[Source data — start]
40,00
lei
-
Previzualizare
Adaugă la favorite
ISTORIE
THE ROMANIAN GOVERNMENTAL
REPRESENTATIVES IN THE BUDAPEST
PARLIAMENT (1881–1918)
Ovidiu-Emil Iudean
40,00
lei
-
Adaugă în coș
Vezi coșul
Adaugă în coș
[Source data — finish]
Description of the task: Please reproduce all of the data above line for line, with every word, number and symbol unchanged.

Task output:
40,00
lei
-
Previzualizare
Adaugă la favorite
ISTORIE
THE ROMANIAN GOVERNMENTAL
REPRESENTATIVES IN THE BUDAPEST
PARLIAMENT (1881–1918)
Ovidiu-Emil Iudean
40,00
lei
-
Adaugă în coș
Vezi coșul
Adaugă în coș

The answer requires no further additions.